Commission on Security and Cooperation in Europe

Testimony :: Hon. Christopher H. Smith
Co-Chairman - Commission on Security and Cooperation in Europe

Print


Excerpts of Remarks, Rep. Chris Smith, Co-Chairman


       I’d like to join my colleagues in welcoming Foreign Minister Kozhara, the Chair-in-Office of the OSCE for 2013, and, of course, in welcoming everyone who is joining us this afternoon.



            Ukraine has come a long way since I first joined the Helsinki Commission three decades ago – at that time it was a country suffering under Soviet oppression, and its independence seemed like a distant dream.



Even in those days, Ukraine distinguished itself by the number of courageous men and women who fought for human rights and freedom. When Helsinki Monitoring Groups were formed in the Soviet Union, to call on the dictatorship to live up to its Helsinki human rights commitments, the Ukrainian Monitoring Group was the largest and the most harshly repressed of them all – and in the early 1990s played a leading role in establishing democracy in independent Ukraine. In many ways, Ukrainians were at the forefront of the struggle to replace the old Soviet Union with governments that respected human rights – a great honor to Ukraine.



So it is a special pleasure to have you here today, Mr. Foreign Minister, and it is a fitting and long-awaited distinction for Ukraine to lead the OSCE year.
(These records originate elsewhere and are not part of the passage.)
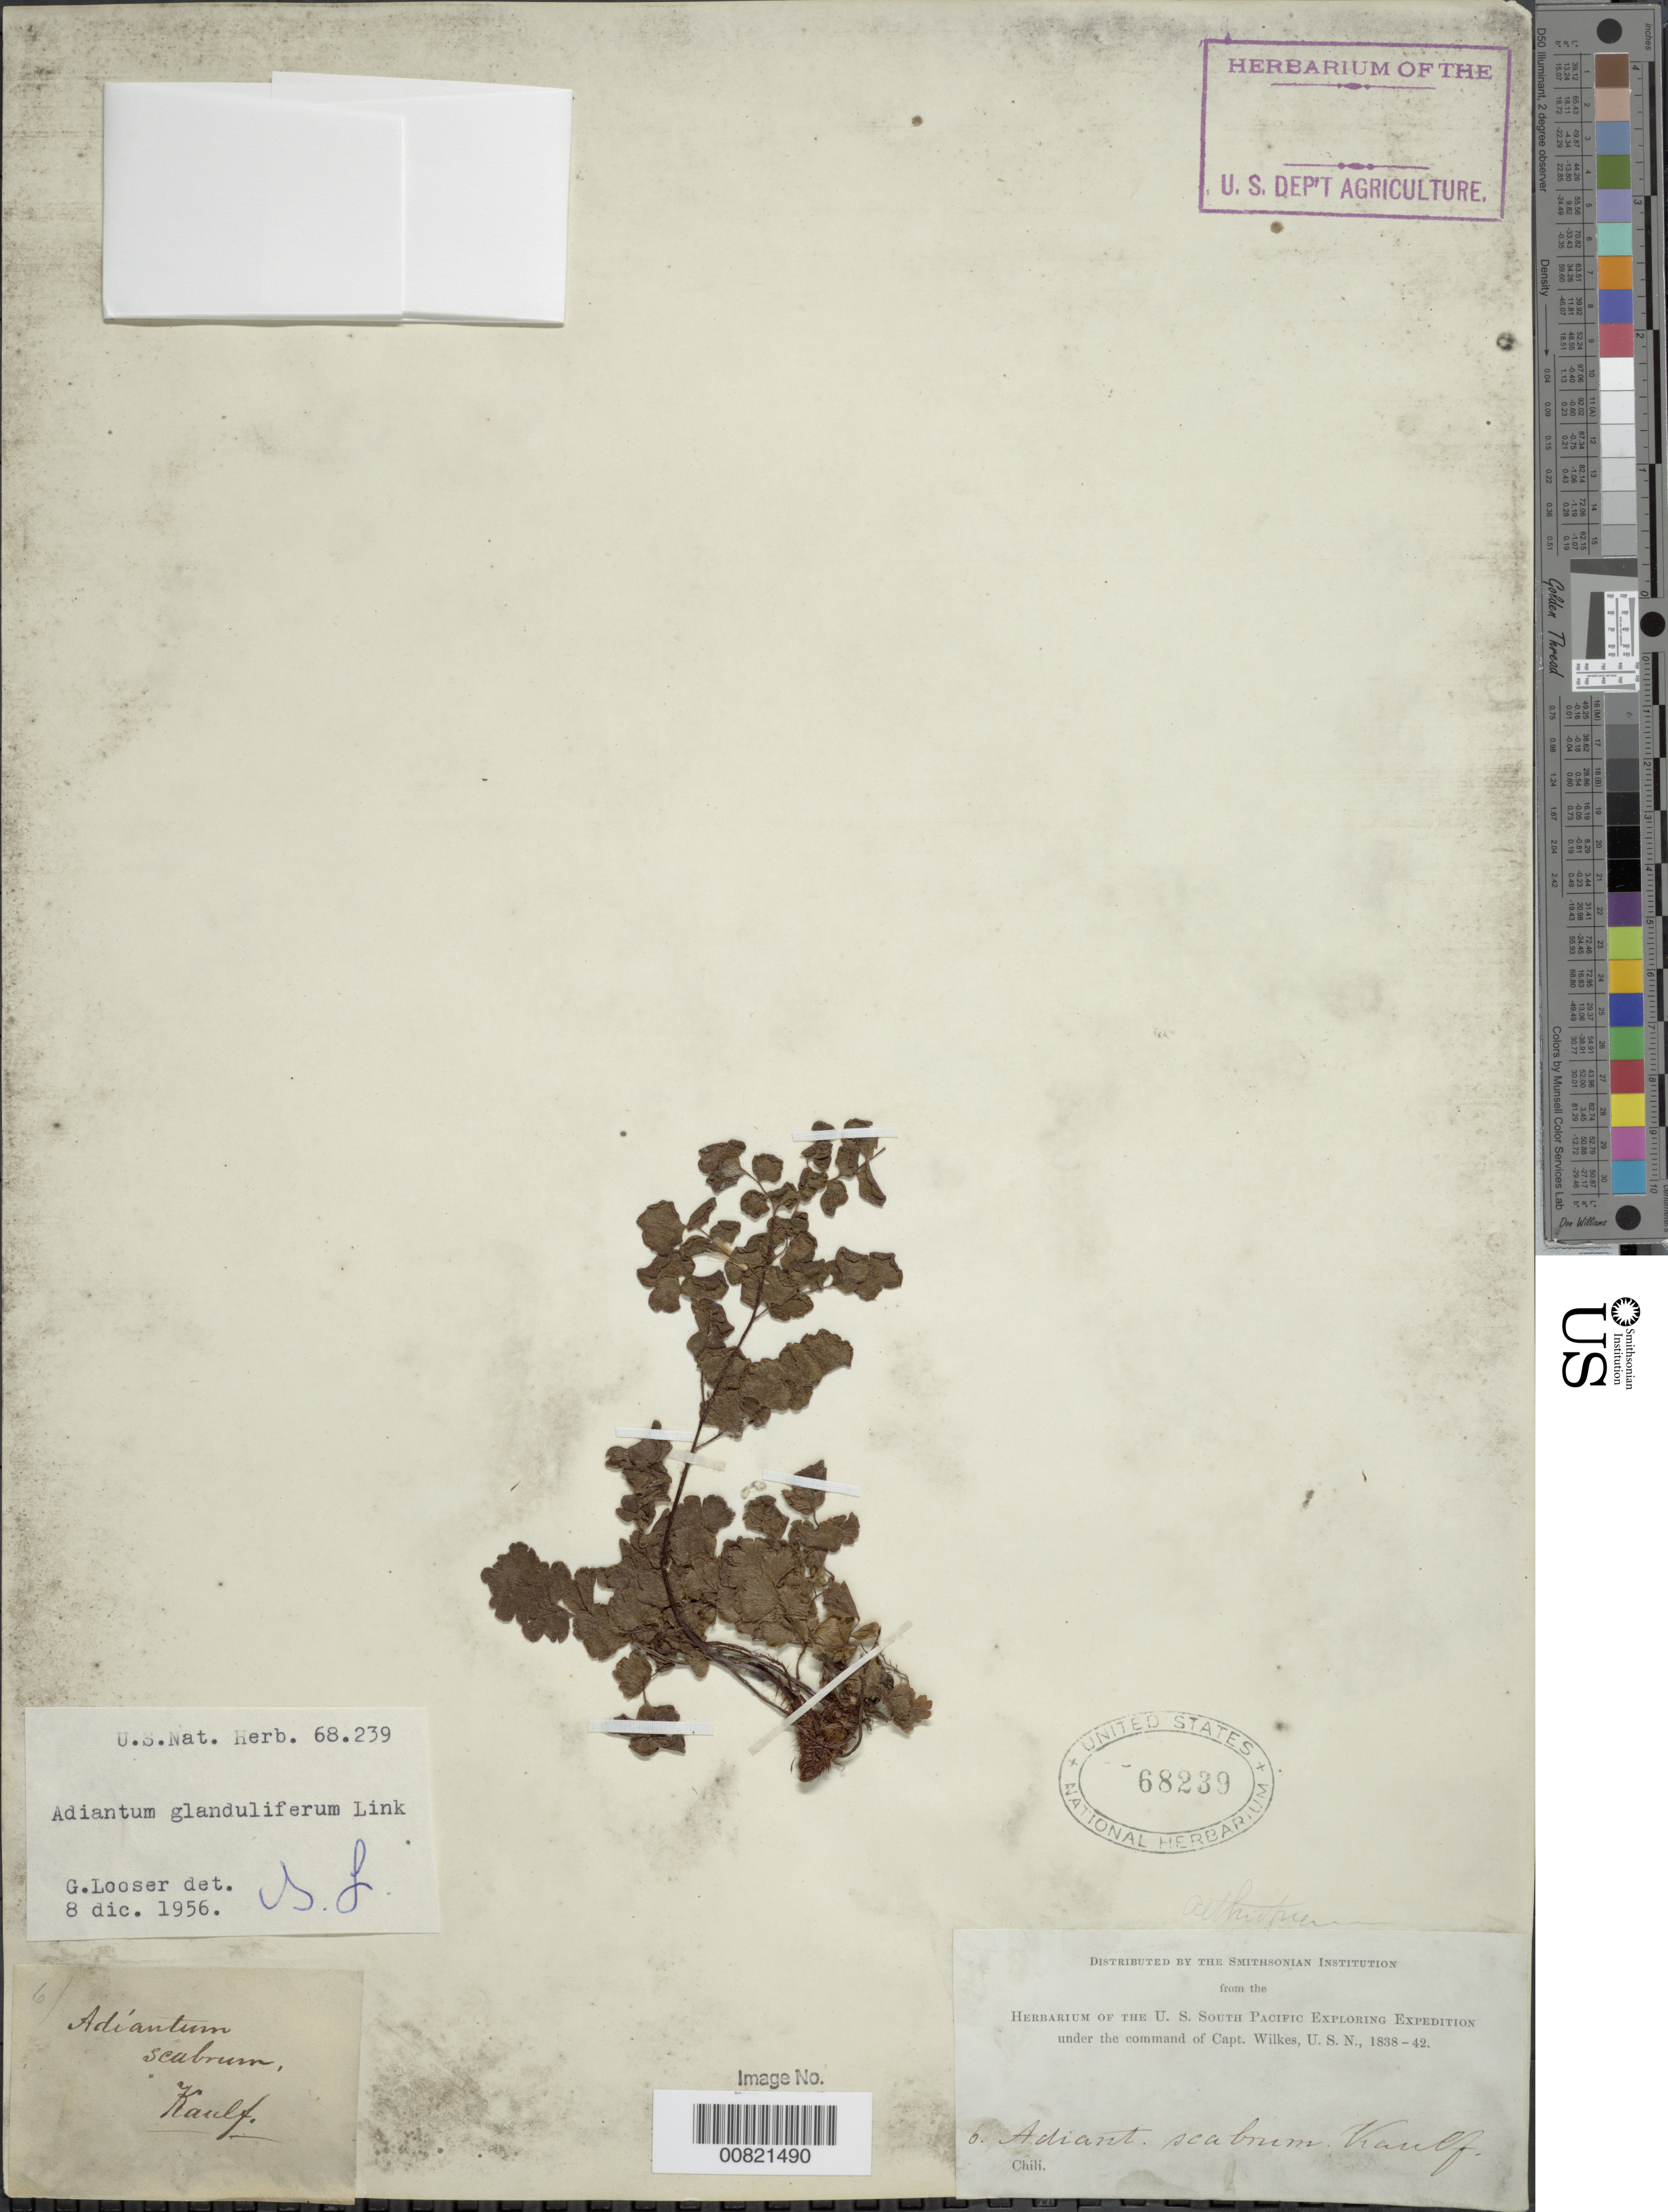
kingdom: Plantae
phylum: Tracheophyta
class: Polypodiopsida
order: Polypodiales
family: Pteridaceae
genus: Adiantum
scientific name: Adiantum glanduliferum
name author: Link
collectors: Wilkes Explor. Exped.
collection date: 1838/1842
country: Chile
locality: Chili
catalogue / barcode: US 68239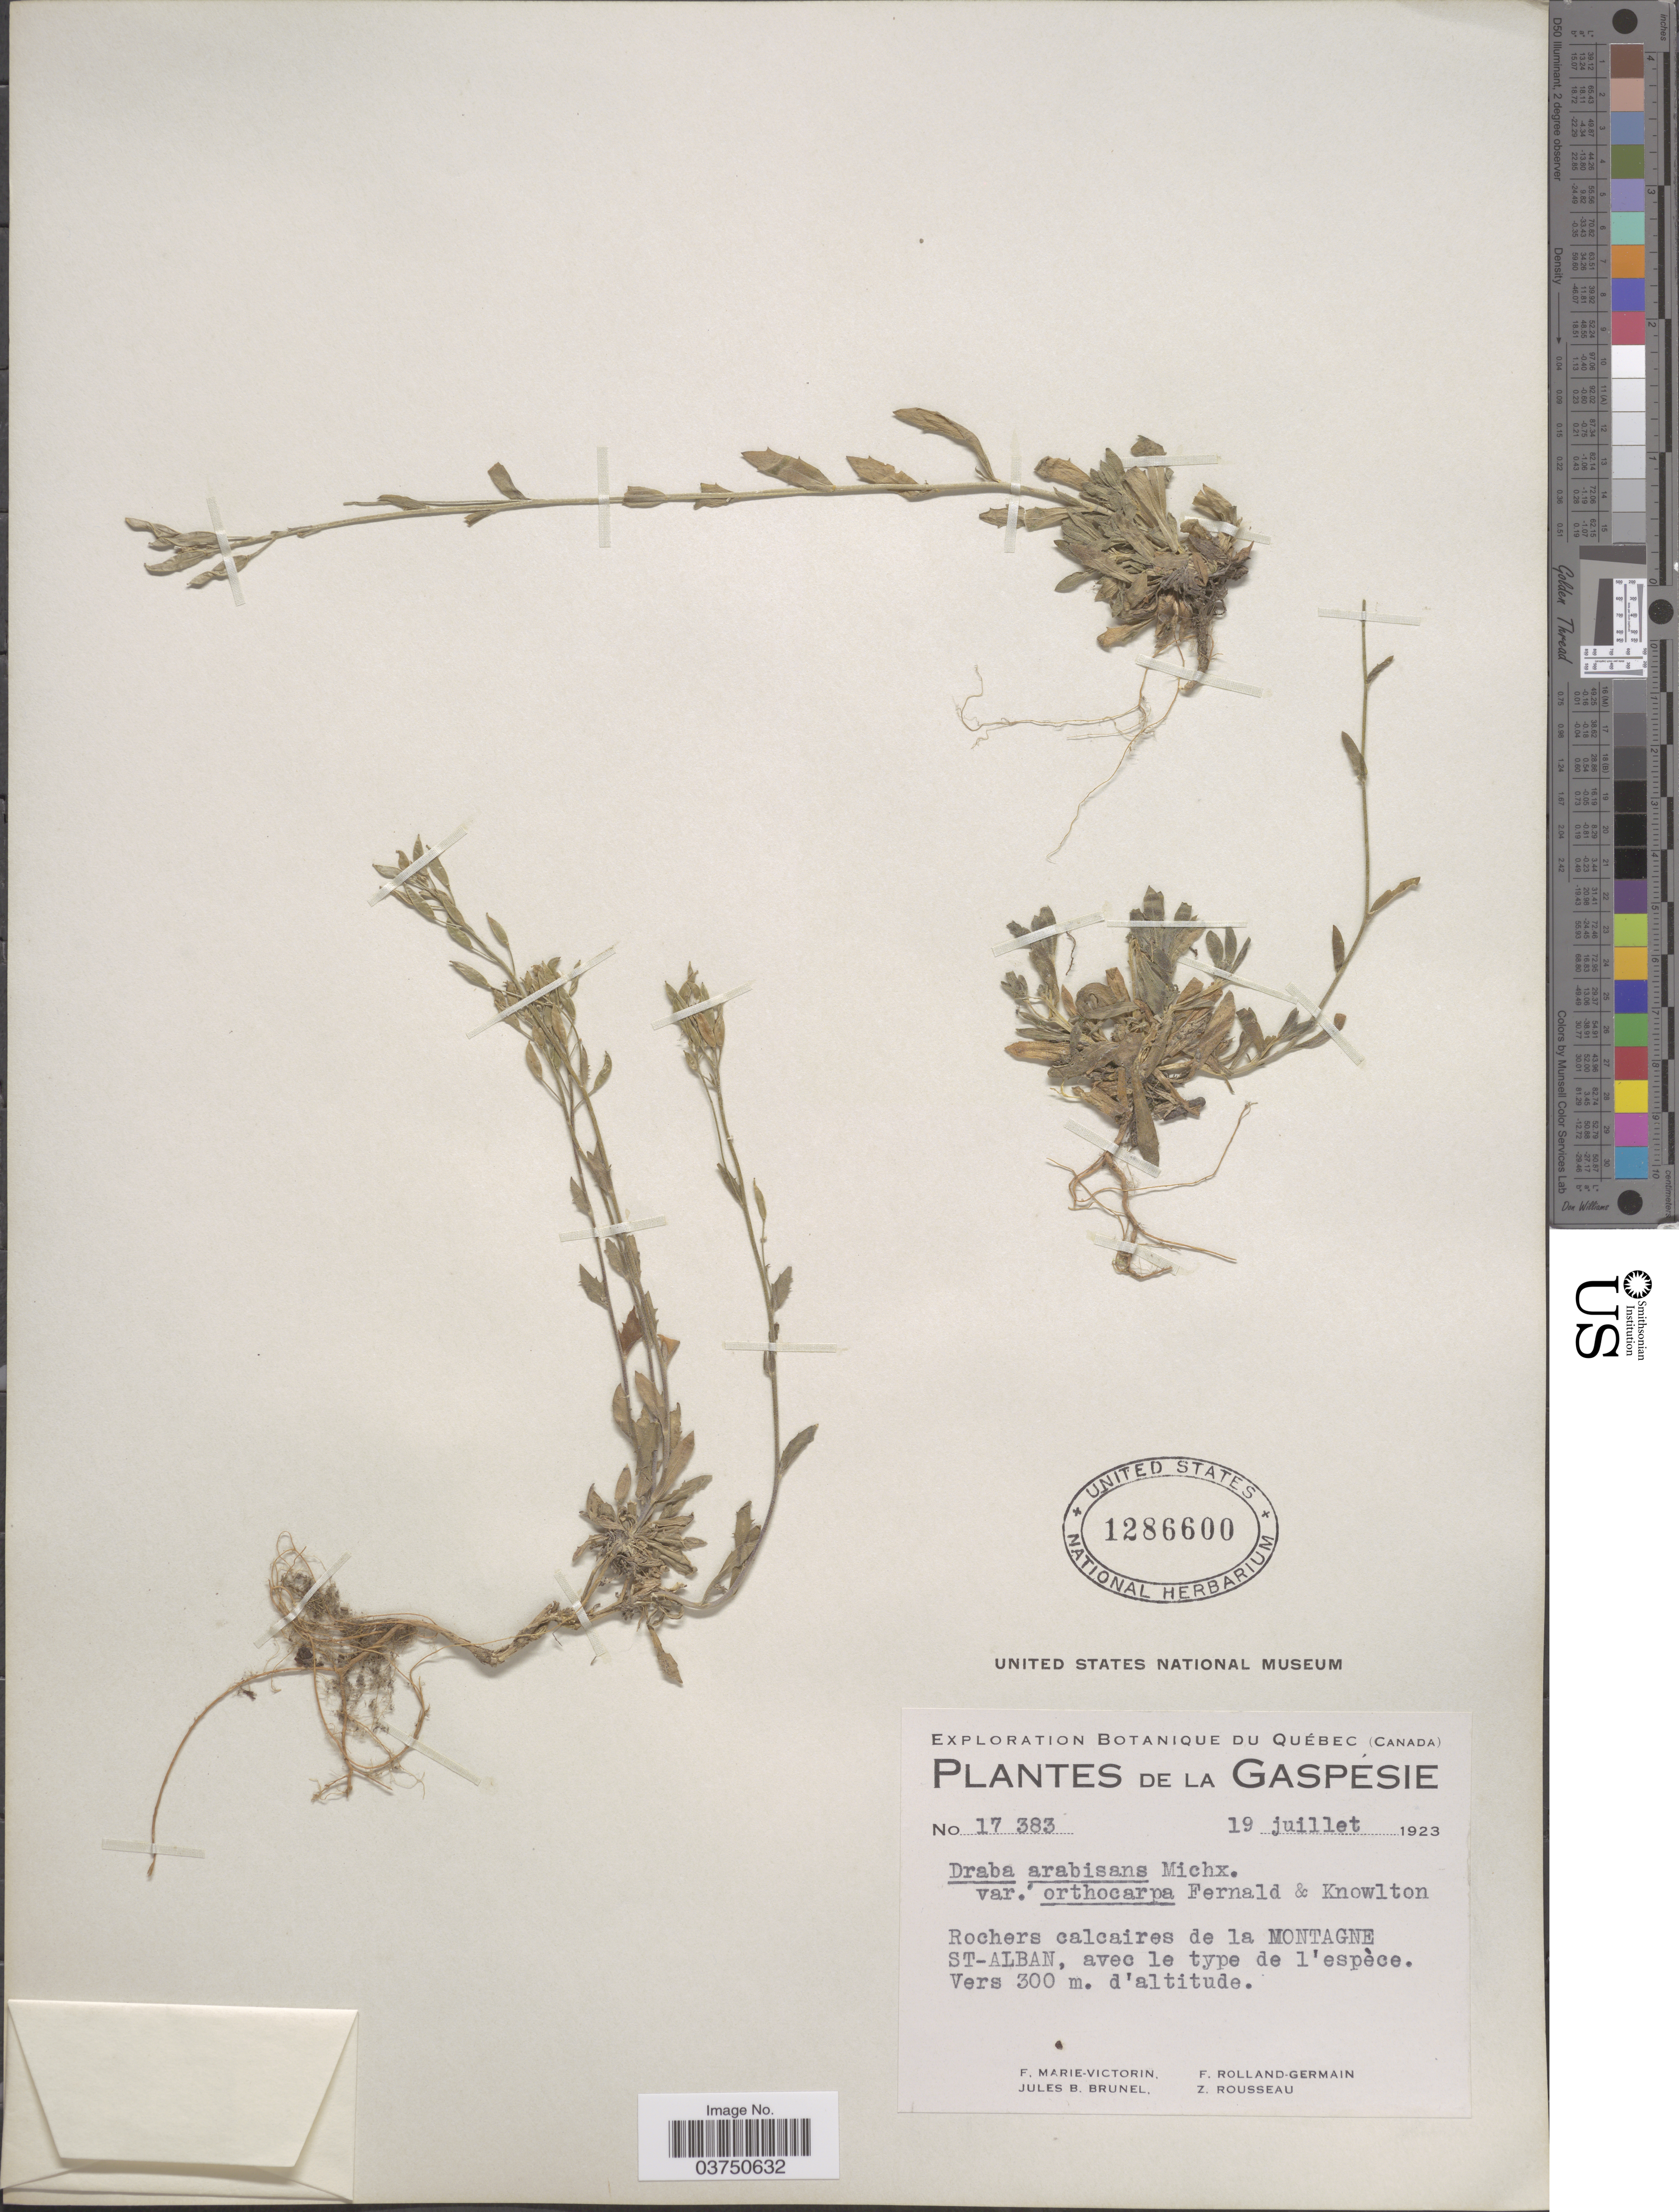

You and your country will face many challenges and opportunities this year in your role as Chair-in-Office, and I look forward to hearing you present on your on-going work and plans.



Of course it is good news that your priorities as Chairman-in-Office include an emphasis on human dimension issues, such as human trafficking, media freedom, tolerance and non-discrimination and democratic elections.



As author of the Trafficking Victims Protection Act and its 2003 and 2005 reauthorizations, I especially applaud the energy which you’ve shown in taking on the fight against human trafficking. All of us in the fight against trafficking appreciate the special trafficking conference that Ukraine is convening in Kyiv this June in order to look closely at overlooked aspects of human trafficking, and most importantly, to strengthen the coherence of the OSCE response—including international law enforcement response—to trafficking in persons.



I also want to commend Ukraine for the work it has done already to focus attention on the hundreds of thousands of trafficking victims who are moved across borders each year and who could be rescued in transit if airline and other transportation personnel were appropriately trained and law enforcement ready to intervene. Last month, Ambassador Motsyk took the lead in sharing the Airline Ambassadors airline initiative with other Ambassadors and Diplomats from OSCE countries as well as with representatives of airlines in the United States. This training will create the situational awareness in the transportation industry that will make it much harder to traffic women. At the event at the Ukrainian embassy, here in Washington, Ambassador Motsyk introduced Nancy Rivard, founder and president of Airline Ambassadors, who demonstrated the transportation personnel training that has already been used to rescue more than 100 victims. And of course the Ukrainian government has taken the lead in organizing another major anti-trafficking event, to be held later this summer in Kyiv. Mr. Foreign Minister, your government’s efforts will ensure that thousands of women and girls will be rescued from the horrors of trafficking, and will impede the traffickers so that many other women and children will never undergo it. Your commitment to introducing this program in the 57 OSCE participating states will ensure that we can rescue thousands more – I’m sure that I speak for everyone active in fighting human trafficking in thanking you for that.



Mr. Foreign Minister, I must also mention one of the problems remaining in Ukraine – probably the chief symbol of problems touching on human rights, rule-of-law, and democracy, that is, the continued imprisonment of former Prime Minister Yulia Tymoshenko.



This is a serious injustice – and it can be corrected by Prime Minister Yanukovych. It was exactly twelve months ago that I chaired a hearing of this Commission on Ukraine, at which one of the key witnesses was Ms. Tymoshenko’s daughter, Yevgeniya, testifying via Skype. I welcome the recent release of opposition leader Yuri Lutsenko as a positive step, and appreciate the other positive gestures of the current government - at the same time I strongly urge the Ukrainian government to enhance its Chairmanship of the OSCE by releasing Ms. Tymoshenko.